27/NEML-28: İzheb bi kitâbî hâzâ fe elkıh ileyhim summe tevelle anhum fenzur mâzâ yerciûn(yerciûne). (Meâlleri Kıyasla)

Bu yazımı (mektubumu) götür, böylece onlara (onu) at (ulaştır). Sonra onlardan (geri) dön, neye dönecekler (ne cevap verecekler) bak!

 

27/NEML-29: Kâlet yâ eyyuhel meleu innî ulkıye ileyye kitâbun kerîm(kerîmun). (Meâlleri Kıyasla)

(Sebe Melikesi): “Ey ileri gelenler! Gerçekten bana kerim (kıymetli) bir yazı (mektup) bırakıldı.” dedi.

 

27/NEML-30: İnnehu min suleymâne ve innehu bismillâhir rahmânir rahîm(rahîmi). (Meâlleri Kıyasla)

Muhakkak ki o Süleyman (A.S)’dan. Ve gerçekten o, Rahmân ve Rahîm olan Allah’ın adı’yla (başlıyor).

 

27/NEML-31: Ellâ ta’lû aleyye ve’tûnî muslimîn(muslimîne). (Meâlleri Kıyasla)

Bana karşı büyüklük taslamayın. Ve bana teslim olmak üzere gelin.

 

27/NEML-32: Kâlet yâ eyyuhel meleu eftûnî fî emrî, mâ kuntu kâtıaten emren hattâ teşhedûn(teşhedûni). (Meâlleri Kıyasla)

(Sebe Melikesi): “Ey ileri gelenler! İşimde bana fetva verin (reyinizi bildirin). Siz şahitlik etmedikçe (yanımda bulunup fetva vermedikçe) ben kat’i (kesin) emir verecek değilim.” dedi.

 

27/NEML-33: Kâlû nahnu ûlû kuvvetin ve ûlû be’sin şedîdin vel emru ileyki fenzurî mâzâ te’murîn(te’murîne). (Meâlleri Kıyasla)

“Biz kuvvetli ve çok büyük savaş gücü sahibiyiz.

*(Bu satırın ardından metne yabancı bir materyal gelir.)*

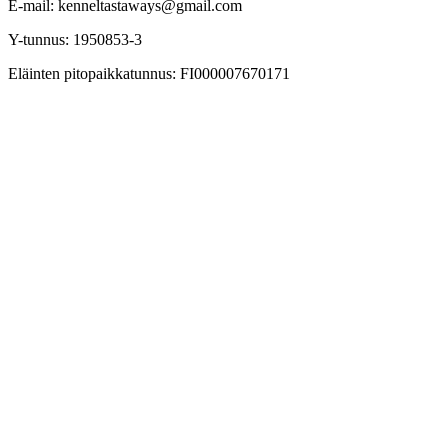
E-mail: kenneltastaways@gmail.com
Y-tunnus: 1950853-3
Eläinten pitopaikkatunnus: FI000007670171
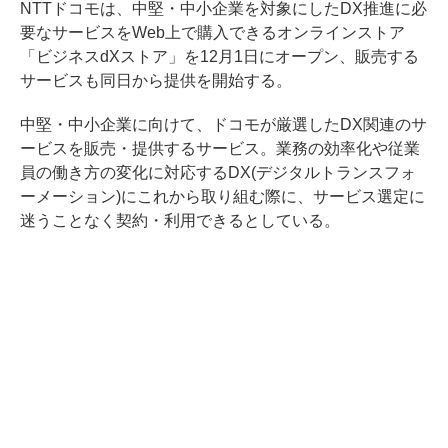
NTTドコモは、中堅・中小企業を対象にしたDX推進に必
要なサービスをWeb上で購入できるオンラインストア
「ビジネスdXストア」を12月1日にオープン、販売する
サービスも同日から提供を開始する。
中堅・中小企業に向けて、ドコモが厳選したDX関連のサ
ービスを販売・提供するサービス。業務の効率化や従業
員の働き方の変化に対応するDX(デジタルトランスフォ
ーメーション)にこれから取り組む際に、サービス選定に
迷うことなく契約・利用できるとしている。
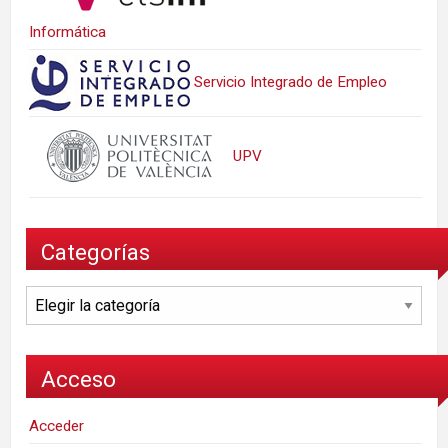
Informática
Servicio Integrado de Empleo
UPV
Categorías
Categorías
Acceso
Acceder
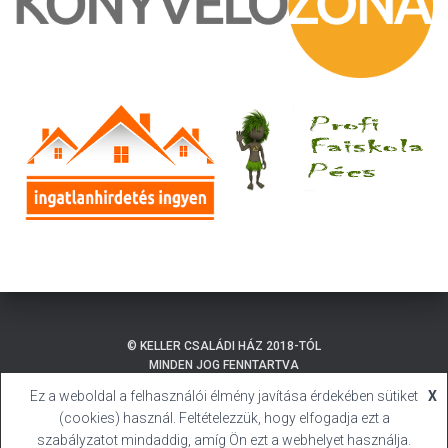
© KELLER CSALÁDI HÁZ 2018-TÓL
MINDEN JOG FENNTARTVA
Ez a weboldal a felhasználói élmény javítása érdekében sütiket
X
ADATKEZELÉSI TÁJÉKOZTATÓ
BALATONMÁRIAFÜRDŐ
(cookies) használ. Feltételezzük, hogy elfogadja ezt a
SÜTI (COOKIE) TÁJÉKOZTATÓ
HIVATALOS HONLAP
szabályzatot mindaddig, amíg Ön ezt a webhelyet használja.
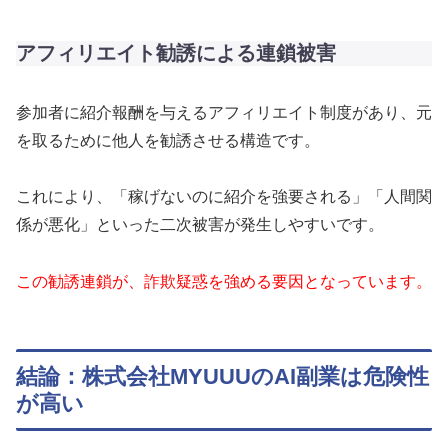
アフィリエイト勧誘による連鎖被害
参加者に紹介報酬を与えるアフィリエイト制度があり、元
を取るために他人を勧誘させる構造です。
これにより、「稼げないのに紹介を強要される」「人間関
係が悪化」といった二次被害が発生しやすいです。
この勧誘連鎖が、詐欺疑惑を強める要因となっています。
結論：株式会社MYUUUのAI副業は危険性
が高い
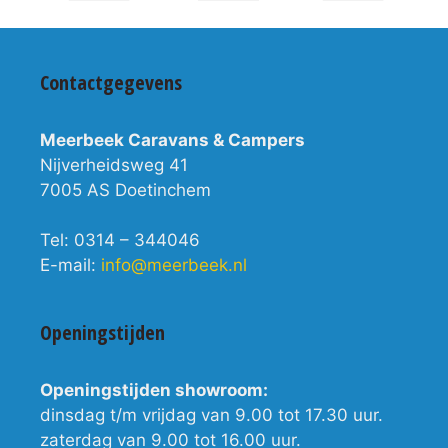
Contactgegevens
Meerbeek Caravans & Campers
Nijverheidsweg 41
7005 AS Doetinchem
Tel: 0314 – 344046
E-mail:
info@meerbeek.nl
Openingstijden
Openingstijden showroom:
dinsdag t/m vrijdag van 9.00 tot 17.30 uur.
zaterdag van 9.00 tot 16.00 uur.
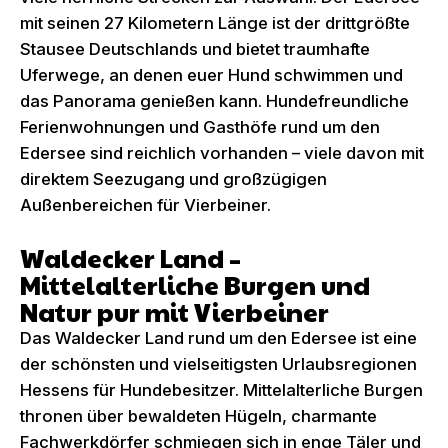
mit seinen 27 Kilometern Länge ist der drittgrößte
Stausee Deutschlands und bietet traumhafte
Uferwege, an denen euer Hund schwimmen und
das Panorama genießen kann. Hundefreundliche
Ferienwohnungen und Gasthöfe rund um den
Edersee sind reichlich vorhanden – viele davon mit
direktem Seezugang und großzügigen
Außenbereichen für Vierbeiner.
Waldecker Land –
Mittelalterliche Burgen und
Natur pur mit Vierbeiner
Das Waldecker Land rund um den Edersee ist eine
der schönsten und vielseitigsten Urlaubsregionen
Hessens für Hundebesitzer. Mittelalterliche Burgen
thronen über bewaldeten Hügeln, charmante
Fachwerkdörfer schmiegen sich in enge Täler und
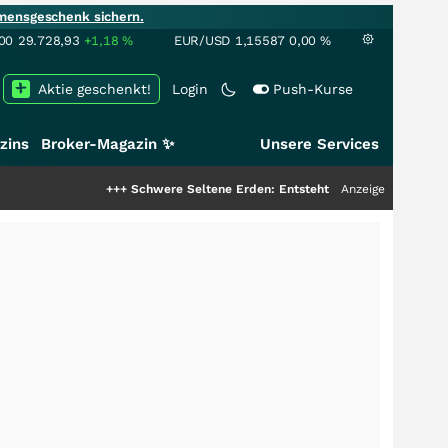
mensgeschenk sichern.
00
29.728,93
+1,18
%
EUR/USD
1,15587
0,00
%
Aktie geschenkt!
Login
Push-Kurse
zins
Broker-Magazin ✨
Unsere Services
+++
Schwere Seltene Erden: Entsteht hier die nächste Milliarde
Anzeige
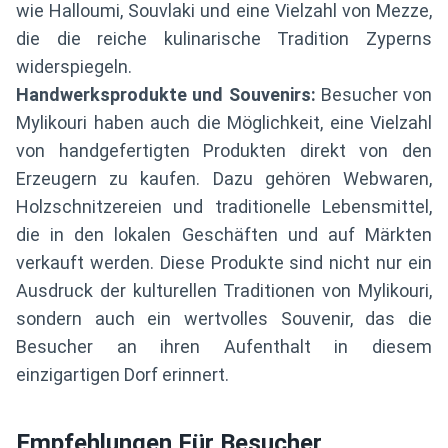
wie Halloumi, Souvlaki und eine Vielzahl von Mezze,
die die reiche kulinarische Tradition Zyperns
widerspiegeln.
Handwerksprodukte und Souvenirs:
Besucher von
Mylikouri haben auch die Möglichkeit, eine Vielzahl
von handgefertigten Produkten direkt von den
Erzeugern zu kaufen. Dazu gehören Webwaren,
Holzschnitzereien und traditionelle Lebensmittel,
die in den lokalen Geschäften und auf Märkten
verkauft werden. Diese Produkte sind nicht nur ein
Ausdruck der kulturellen Traditionen von Mylikouri,
sondern auch ein wertvolles Souvenir, das die
Besucher an ihren Aufenthalt in diesem
einzigartigen Dorf erinnert.
Empfehlungen Für Besucher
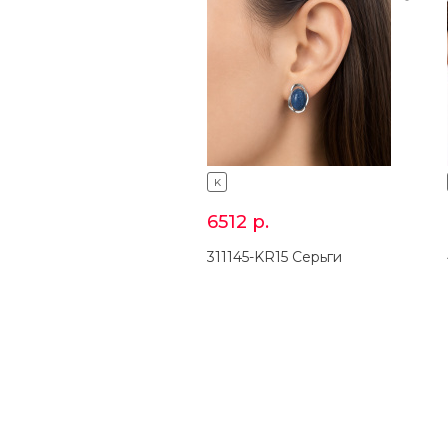
K
6512
р.
311145-KR15 Серьги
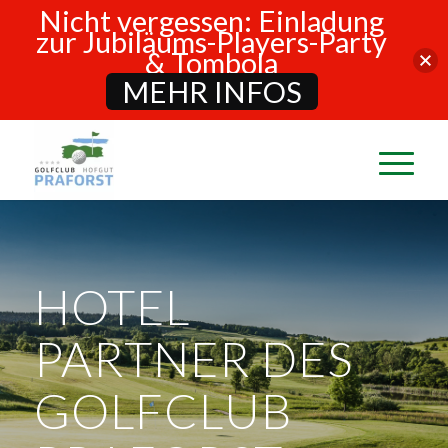
Nicht vergessen: Einladung
zur Jubiläums-Players-Party
& Tombola
MEHR INFOS
HOTEL
PARTNER DES
GOLFCLUB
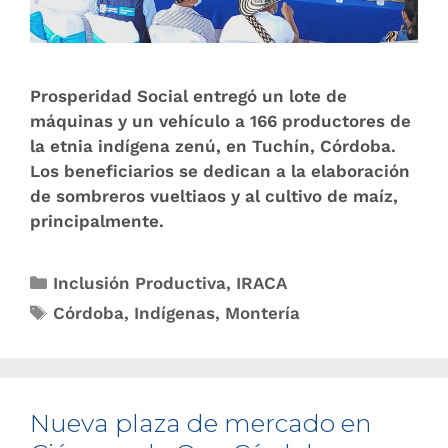
Prosperidad Social entregó un lote de
máquinas y un vehículo a 166 productores de
la etnia indígena zenú, en Tuchín, Córdoba.
Los beneficiarios se dedican a la elaboración
de sombreros vueltiaos y al cultivo de maíz,
principalmente.
Inclusión Productiva
,
IRACA
Córdoba
,
Indígenas
,
Montería
Nueva plaza de mercado en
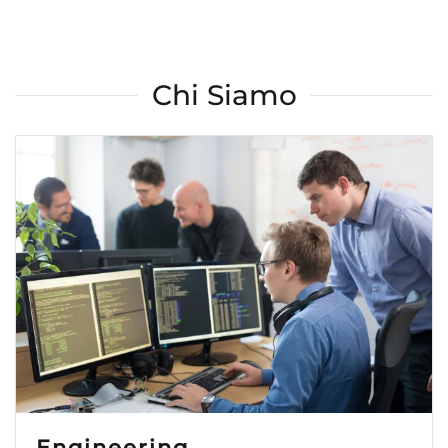
Chi Siamo
Engineering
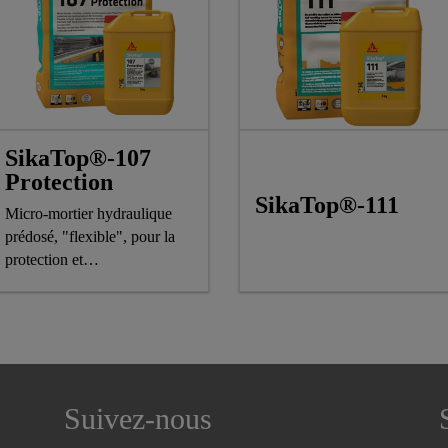
SikaTop®-107
Protection
SikaTop®-111
Micro-mortier hydraulique
prédosé, "flexible", pour la
protection et
l'imperméabilisation du béton
Suivez-nous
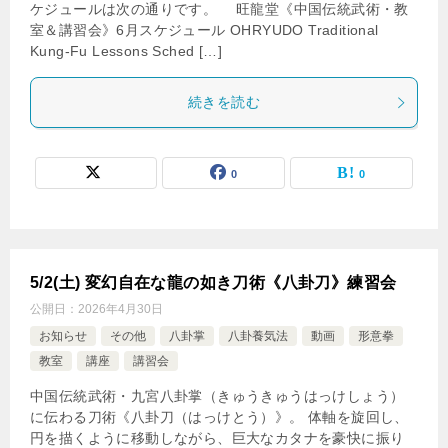
ケジュールは次の通りです。 旺龍堂《中国伝統武術・教
室＆講習会》6月スケジュール OHRYUDO Traditional
Kung-Fu Lessons Sched […]
続きを読む
0
0
5/2(土) 変幻自在な龍の如き刀術《八卦刀》練習会
公開日：
2026年4月30日
お知らせ
その他
八卦掌
八卦養気法
動画
形意拳
教室
講座
講習会
中国伝統武術・九宮八卦掌（きゅうきゅうはっけしょう）
に伝わる刀術《八卦刀（はっけとう）》。 体軸を旋回し、
円を描くように移動しながら、巨大なカタナを豪快に振り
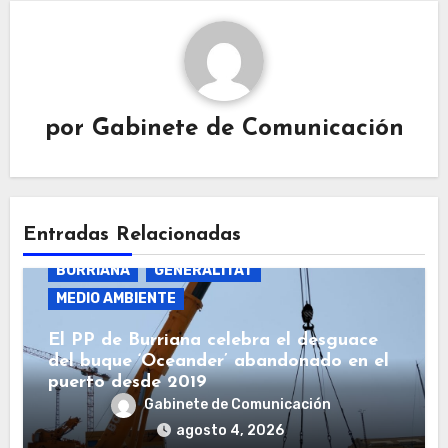
por
Gabinete de Comunicación
Entradas Relacionadas
BURRIANA
GENERALITAT
MEDIO AMBIENTE
El PP de Burriana celebra el desguace
del buque ‘Oceander’ abandonado en el
puerto desde 2019
Gabinete de Comunicación
agosto 4, 2026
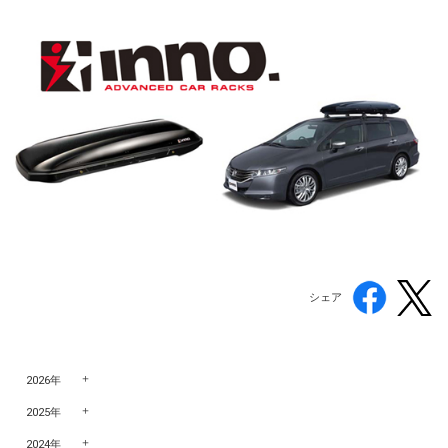
シェア
2026年
2025年
2024年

Ve emir senindir. Öyleyse sen bak (karar ver), ne emir vereceksin?” dediler.

 

27/NEML-34: Kâlet innel mulûke izâ dehalû karyeten efsedûhâ ve cealû eizzete ehlihâ ezilleh(ezilleten), ve kezâlike yef’alûn(yef’alûne). (Meâlleri Kıyasla)

(Sebe Melikesi): “Muhakkak ki melikler (hükümdarlar), bir ülkeye girdikleri zaman, onu ifsad ederler (bozguna uğratırlar) ve onun halkının izzet sahibi olanlarını zillete düşürürler. Ve işte onlar böyle yaparlar.” dedi.

 

27/NEML-35: Ve innî mursiletun ileyhim bi hediyyetin fe nâzıratun bime yerciul murselûn(murselûne). (Meâlleri Kıyasla)

Ve muhakkak ki ben onlara hediye ile resûller göndereceğim. Böylece bakalım resûller (elçiler) ne ile dönecekler?

 

27/NEML-36: Fe lemmâ câe suleymâne kâle e tumiddûneni bi mâlin fe mâ âtâniyallâhu hayrun mimmâ âtâkum, bel entum bi hediyyetikum tefrahûn(tefrahûne). (Meâlleri Kıyasla)

Bunun üzerine (resûller hediyelerle) Süleyman (A.S)’a geldikleri zaman (Süleyman A.S): “Bana mal ile yardım mı ediyorsunuz? Allah’ın bana verdiği şeyler, size verdiği şeylerden daha hayırlı. Hayır, siz hediyenizle seviniyorsunuz (övünüyorsunuz).” dedi.

 

27/NEML-37: İrcı’ ileyhim fe le ne’tiyennehum bi cunûdin lâ kıbele lehum bihâ ve le nuhricennehum minhâ ezilleten ve hum sâgırûn(sâgırûne). (Meâlleri Kıyasla)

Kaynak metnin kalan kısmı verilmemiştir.